=== Begin Enclosure ===

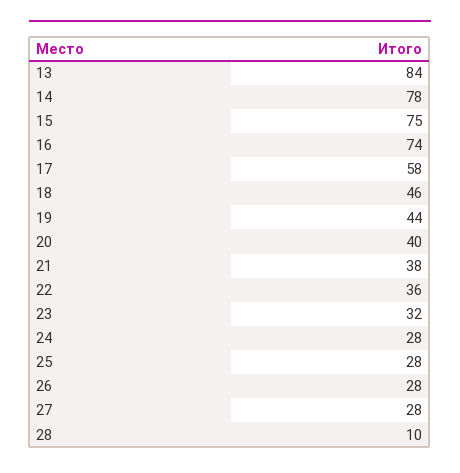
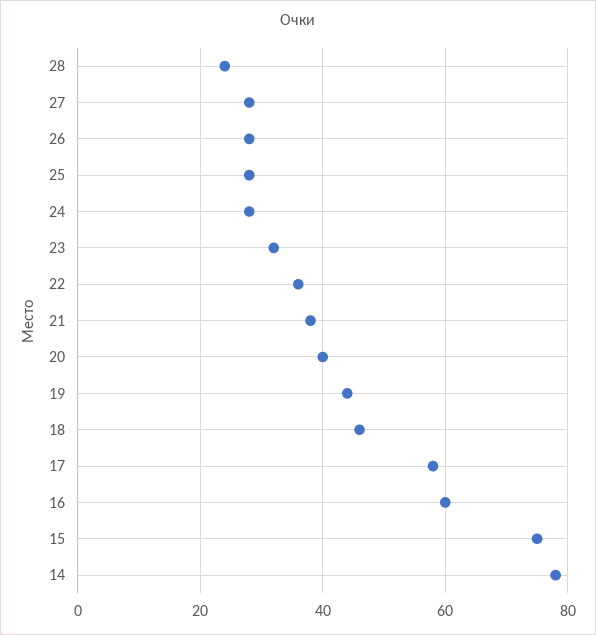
  {
-   "13": 84,
    "14": 78,
    "15": 75,
-   "16": 74,
+   "16": 60,
    "17": 58,
    "18": 46,
    "19": 44,
    "20": 40,
    "21": 38,
    "22": 36,
    "23": 32,
    "24": 28,
    "25": 28,
    "26": 28,
    "27": 28,
-   "28": 10
+   "28": 25
  }

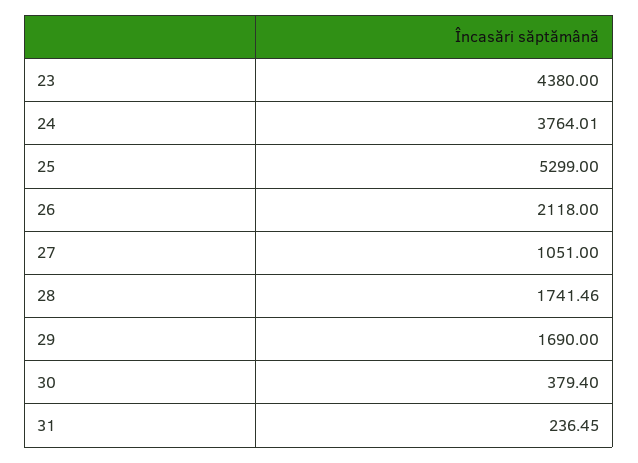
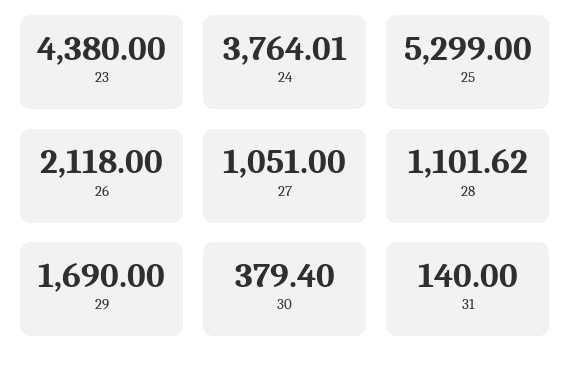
  {
    "23": 4380,
    "24": 3764.01,
    "25": 5299,
    "26": 2118,
    "27": 1051,
-   "28": 1741.46,
+   "28": 1101.62,
    "29": 1690,
    "30": 379.4,
-   "31": 236.45
+   "31": 140
  }

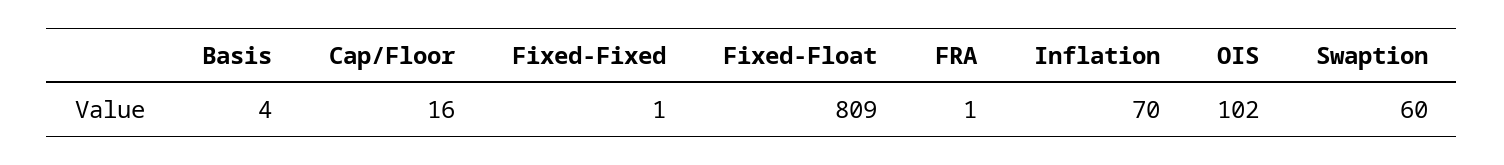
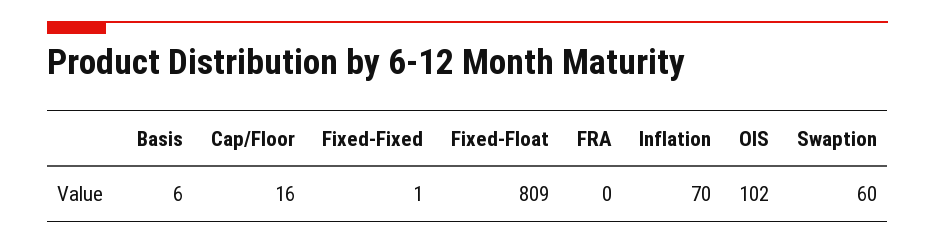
  {
-   "Basis": 4,
+   "Basis": 6,
    "Cap/Floor": 16,
    "Fixed-Fixed": 1,
    "Fixed-Float": 809,
-   "FRA": 1,
+   "FRA": 0,
    "Inflation": 70,
    "OIS": 102,
    "Swaption": 60
  }

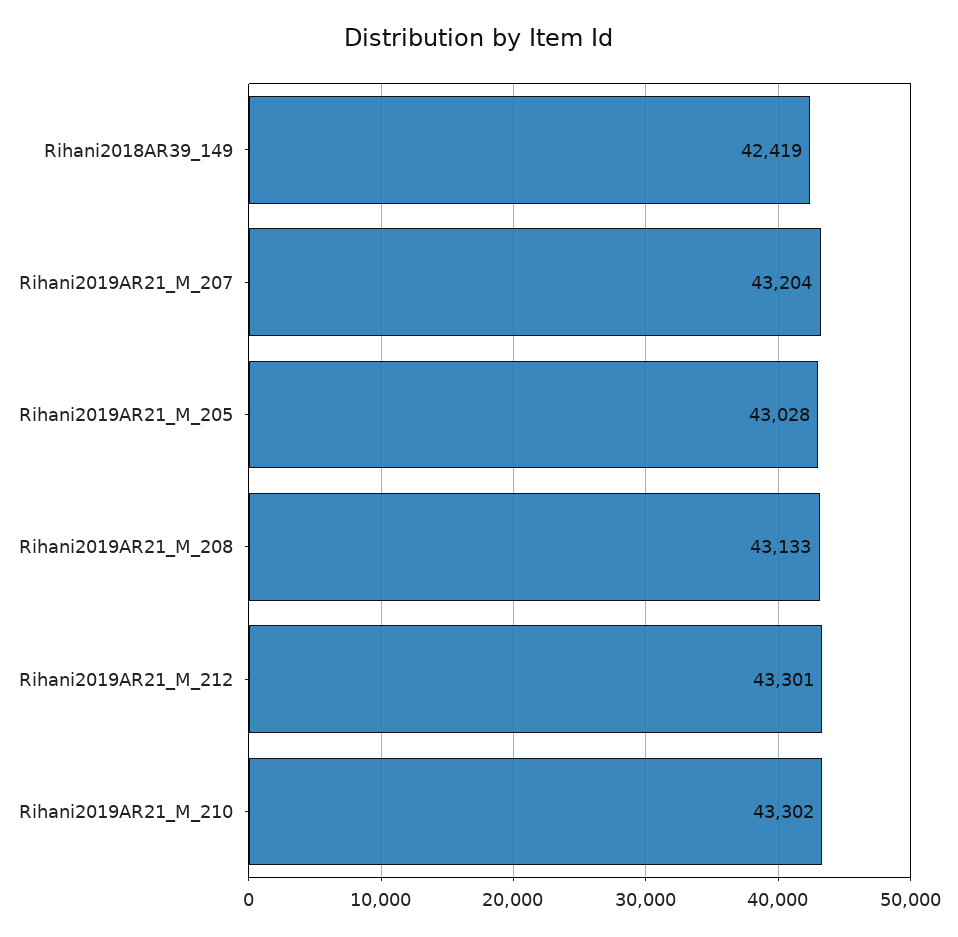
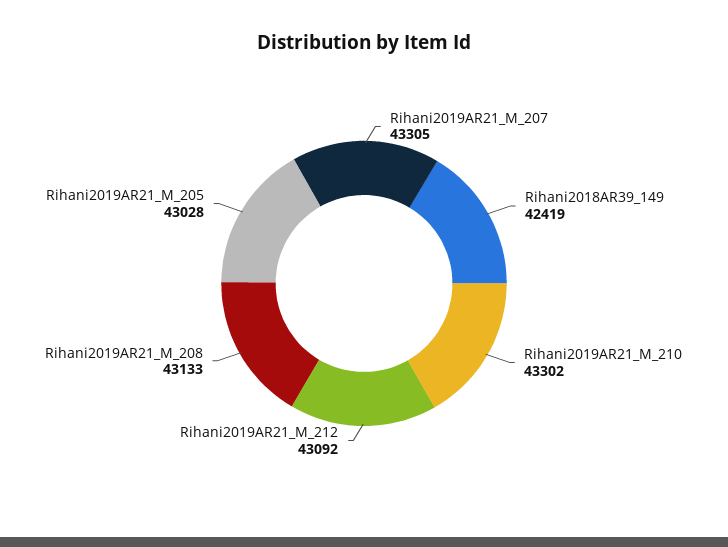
  {
    "Rihani2018AR39_149": 42419,
-   "Rihani2019AR21_M_207": 43204,
+   "Rihani2019AR21_M_207": 43305,
    "Rihani2019AR21_M_205": 43028,
    "Rihani2019AR21_M_208": 43133,
-   "Rihani2019AR21_M_212": 43301,
+   "Rihani2019AR21_M_212": 43092,
    "Rihani2019AR21_M_210": 43302
  }

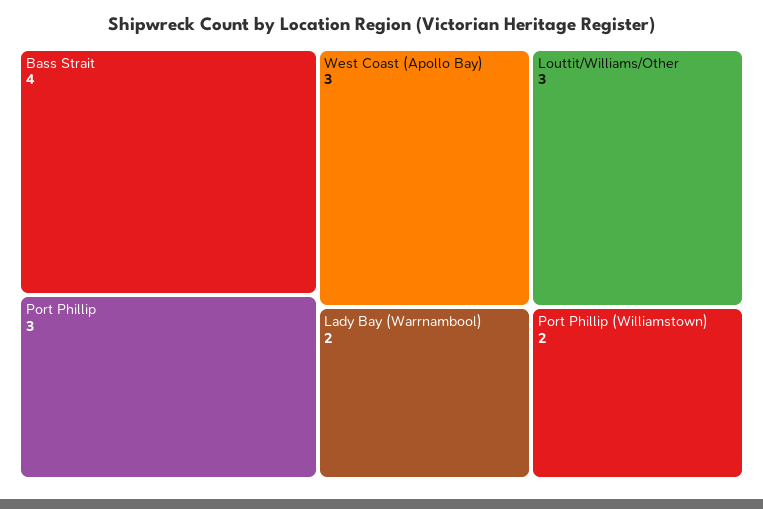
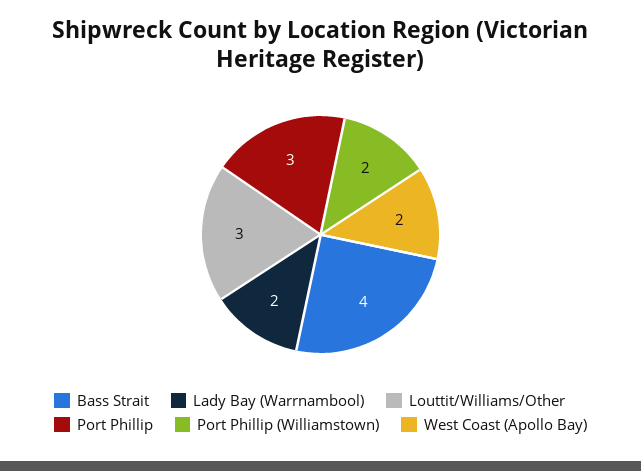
  {
    "Bass Strait": 4,
    "Port Phillip": 3,
-   "West Coast (Apollo Bay)": 3,
+   "West Coast (Apollo Bay)": 2,
    "Louttit/Williams/Other": 3,
    "Lady Bay (Warrnambool)": 2,
    "Port Phillip (Williamstown)": 2
  }

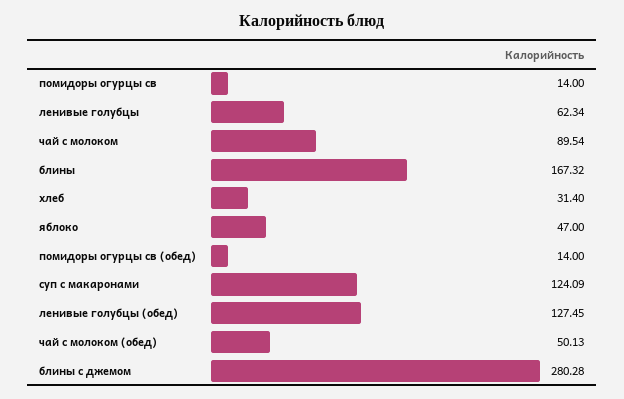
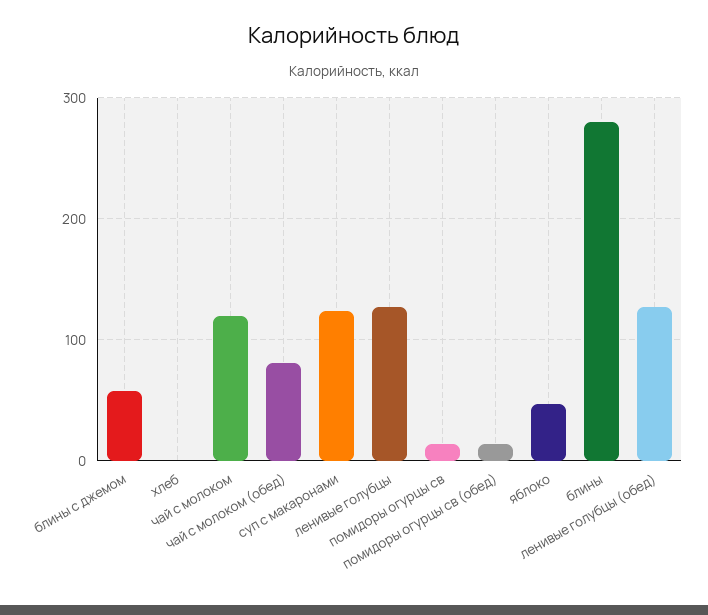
  {
    "помидоры огурцы св": 14,
-   "ленивые голубцы": 62.34,
+   "ленивые голубцы": 130,
-   "чай с молоком": 89.54,
+   "чай с молоком": 120,
-   "блины": 167.32,
+   "блины": 280,
-   "хлеб": 31.4,
+   "хлеб": 0,
    "яблоко": 47,
    "помидоры огурцы св (обед)": 14,
    "суп с макаронами": 124.09,
    "ленивые голубцы (обед)": 127.45,
-   "чай с молоком (обед)": 50.13,
+   "чай с молоком (обед)": 80,
-   "блины с джемом": 280.28
+   "блины с джемом": 60
  }

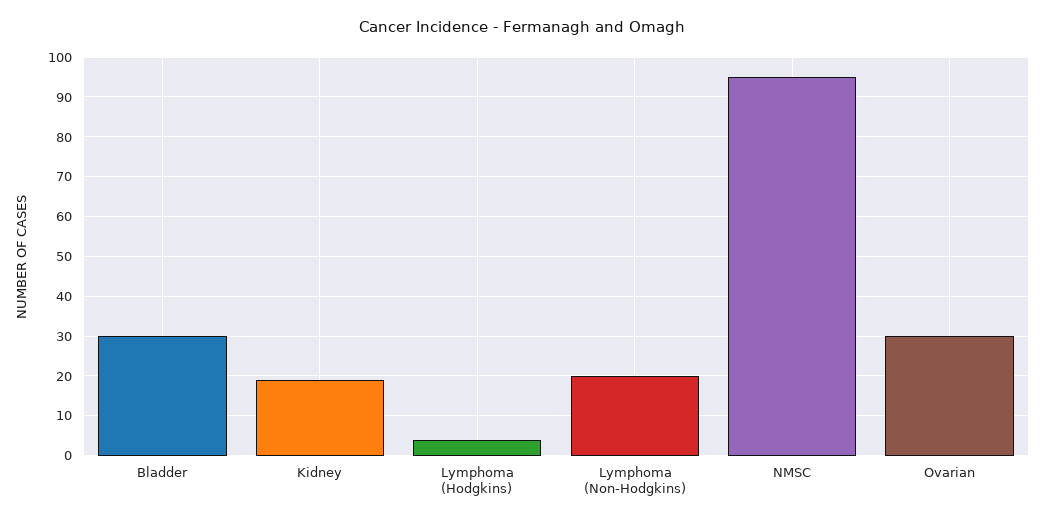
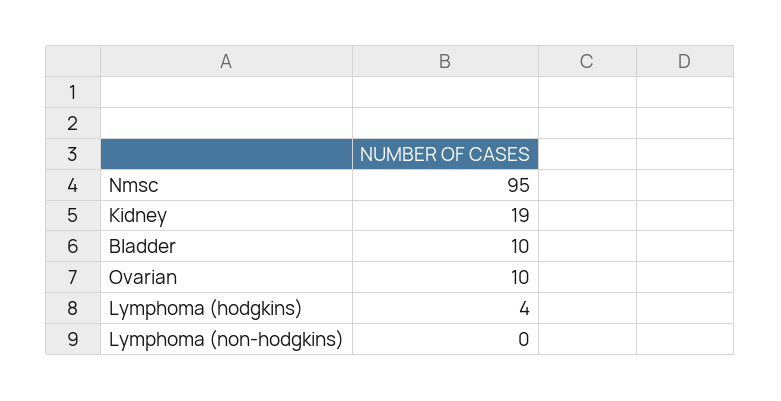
  {
-   "Bladder": 30,
+   "Bladder": 10,
    "Kidney": 19,
    "Lymphoma (Hodgkins)": 4,
-   "Lymphoma (Non-Hodgkins)": 20,
+   "Lymphoma (Non-Hodgkins)": 0,
    "NMSC": 95,
-   "Ovarian": 30
+   "Ovarian": 10
  }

=== End Enclosure ===

Pictures aside, return all of the material exactly as written.

  {
-   "13": 84,
    "14": 78,
    "15": 75,
-   "16": 74,
+   "16": 60,
    "17": 58,
    "18": 46,
    "19": 44,
    "20": 40,
    "21": 38,
    "22": 36,
    "23": 32,
    "24": 28,
    "25": 28,
    "26": 28,
    "27": 28,
-   "28": 10
+   "28": 25
  }

  {
    "23": 4380,
    "24": 3764.01,
    "25": 5299,
    "26": 2118,
    "27": 1051,
-   "28": 1741.46,
+   "28": 1101.62,
    "29": 1690,
    "30": 379.4,
-   "31": 236.45
+   "31": 140
  }

  {
-   "Basis": 4,
+   "Basis": 6,
    "Cap/Floor": 16,
    "Fixed-Fixed": 1,
    "Fixed-Float": 809,
-   "FRA": 1,
+   "FRA": 0,
    "Inflation": 70,
    "OIS": 102,
    "Swaption": 60
  }

  {
    "Rihani2018AR39_149": 42419,
-   "Rihani2019AR21_M_207": 43204,
+   "Rihani2019AR21_M_207": 43305,
    "Rihani2019AR21_M_205": 43028,
    "Rihani2019AR21_M_208": 43133,
-   "Rihani2019AR21_M_212": 43301,
+   "Rihani2019AR21_M_212": 43092,
    "Rihani2019AR21_M_210": 43302
  }

  {
    "Bass Strait": 4,
    "Port Phillip": 3,
-   "West Coast (Apollo Bay)": 3,
+   "West Coast (Apollo Bay)": 2,
    "Louttit/Williams/Other": 3,
    "Lady Bay (Warrnambool)": 2,
    "Port Phillip (Williamstown)": 2
  }

  {
    "помидоры огурцы св": 14,
-   "ленивые голубцы": 62.34,
+   "ленивые голубцы": 130,
-   "чай с молоком": 89.54,
+   "чай с молоком": 120,
-   "блины": 167.32,
+   "блины": 280,
-   "хлеб": 31.4,
+   "хлеб": 0,
    "яблоко": 47,
    "помидоры огурцы св (обед)": 14,
    "суп с макаронами": 124.09,
    "ленивые голубцы (обед)": 127.45,
-   "чай с молоком (обед)": 50.13,
+   "чай с молоком (обед)": 80,
-   "блины с джемом": 280.28
+   "блины с джемом": 60
  }

  {
-   "Bladder": 30,
+   "Bladder": 10,
    "Kidney": 19,
    "Lymphoma (Hodgkins)": 4,
-   "Lymphoma (Non-Hodgkins)": 20,
+   "Lymphoma (Non-Hodgkins)": 0,
    "NMSC": 95,
-   "Ovarian": 30
+   "Ovarian": 10
  }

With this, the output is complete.